§ **PROBLEM DESCRIPTION**: Please reproduce everything from "For medical purposes" down to "this scattered light." in the discussion of backscatter airport scanners below, word for word.

§ **TEXT FOR ANALYSIS**:
##############################
This surely seems like an unfair violation of my privacy. After all, why should what's between my legs be their business?
[scientific-musing]
The hullabaloo over this and similar devices is that they render the person under inspection apparently naked. This is an understandable objection. It seems, to my naive viewpoint, it would not be so difficult to computationally manipulate the image to remove the body, and leave everything else. After all, airport security (TSA in the US) is supposed to only care about things that are not the body. I've seen MRI scans which have been manipulated to, eg, peel the skull away from the brain, so I cannot imagine that it would be difficult to remove the pseudo-naked body from the data before they are displayed.
[/scientific-musing]
[privacy-rant]
I hate the idea of these and similar technologies which allow semi-secret observation of the populace without court order. Forget the tinfoil hat, you'll have to wrap your entire body in foil now!
[/privacy-rant]
Put my fist through my alarm clock with its ding-dong death inside my ear. - The Blackjacks.
Nichts gegen Bremsstrahlung, aber...
Z backscatter seems to base on the Compton effect. (At least that's what the specs from AS&E say.)
There are three major effects ionisating radiation has on matter. Photoeffect, Compton-effect and pair emission. The last one appears only with very high energies, the first one need elements with high mass.
This leaves the Compton effect that mainly takes place with medium energies and affects rather light elements, as used in organic matter. Briefly, the photon splits into a less-powerful photon and an electron. The new photon might (or might not) come back to you. This (back-)scattered light can be detected with special sensors.
For medical purposes this scattered light is a PITA since you only get some gray blurred edges. But it seems to me that now there exists a new technique to get some good information out of this scattered light.
Just my two cents...
So it seems to me that the main thing that makes people modest, eg. not stripping naked and running around campus, is the fact that people will know it was you and you have to talk to them afterwards. The same is probably true of this machine, ie. people assume that the operator would see you before and after you walk through, and you might feel embarassed about beeing seen that way.
But just suppose for a second, that the operator of the x-ray vision machine is in a totally isolated room, and sees only the image of the person walking through the machine with no face shown, and doesn't get to see the person before or after. Wouldn't this eliminate the privacy problem? After all, if no one knows who you were individually walking through the machine, how are you to feel violated?
I personally would be ok with that kind of setup. Would you?
I remember hearing some airlines setting up special lanes for VIPs, a.k.a. rich people, to pass through the security checkpoints faster. So as these backscatter checkpoints start showing up in airports, will the rich and famous wiggle their way out of having to walk through these things? Is it fair?
##############################
§ **EXERCISE DATA**:
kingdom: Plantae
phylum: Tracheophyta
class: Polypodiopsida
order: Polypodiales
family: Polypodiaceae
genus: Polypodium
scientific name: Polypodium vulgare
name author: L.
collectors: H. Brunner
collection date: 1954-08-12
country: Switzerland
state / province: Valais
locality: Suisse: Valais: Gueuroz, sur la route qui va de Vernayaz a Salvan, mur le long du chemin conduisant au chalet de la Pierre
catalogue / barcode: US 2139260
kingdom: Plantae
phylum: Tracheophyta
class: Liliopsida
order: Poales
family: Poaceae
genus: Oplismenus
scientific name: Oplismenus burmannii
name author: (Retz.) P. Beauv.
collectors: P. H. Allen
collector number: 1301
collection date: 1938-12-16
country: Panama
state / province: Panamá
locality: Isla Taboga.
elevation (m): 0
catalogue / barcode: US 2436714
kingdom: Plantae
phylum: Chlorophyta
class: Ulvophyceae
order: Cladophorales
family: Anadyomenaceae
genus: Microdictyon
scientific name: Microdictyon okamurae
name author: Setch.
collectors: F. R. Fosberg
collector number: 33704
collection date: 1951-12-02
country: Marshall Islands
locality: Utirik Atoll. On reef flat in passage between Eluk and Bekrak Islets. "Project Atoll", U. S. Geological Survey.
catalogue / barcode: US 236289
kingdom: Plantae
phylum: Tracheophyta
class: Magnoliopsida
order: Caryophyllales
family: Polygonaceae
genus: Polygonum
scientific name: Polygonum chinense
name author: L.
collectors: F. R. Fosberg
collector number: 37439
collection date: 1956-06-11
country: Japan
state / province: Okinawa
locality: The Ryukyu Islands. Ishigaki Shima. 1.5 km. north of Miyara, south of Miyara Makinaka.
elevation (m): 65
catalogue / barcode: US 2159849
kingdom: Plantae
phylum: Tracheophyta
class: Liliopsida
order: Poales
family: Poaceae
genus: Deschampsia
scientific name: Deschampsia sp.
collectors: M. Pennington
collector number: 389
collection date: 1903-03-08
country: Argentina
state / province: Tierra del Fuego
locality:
##############################
§ **YOUR SOLUTION**:
For medical purposes this scattered light is a PITA since you only get some gray blurred edges. But it seems to me that now there exists a new technique to get some good information out of this scattered light.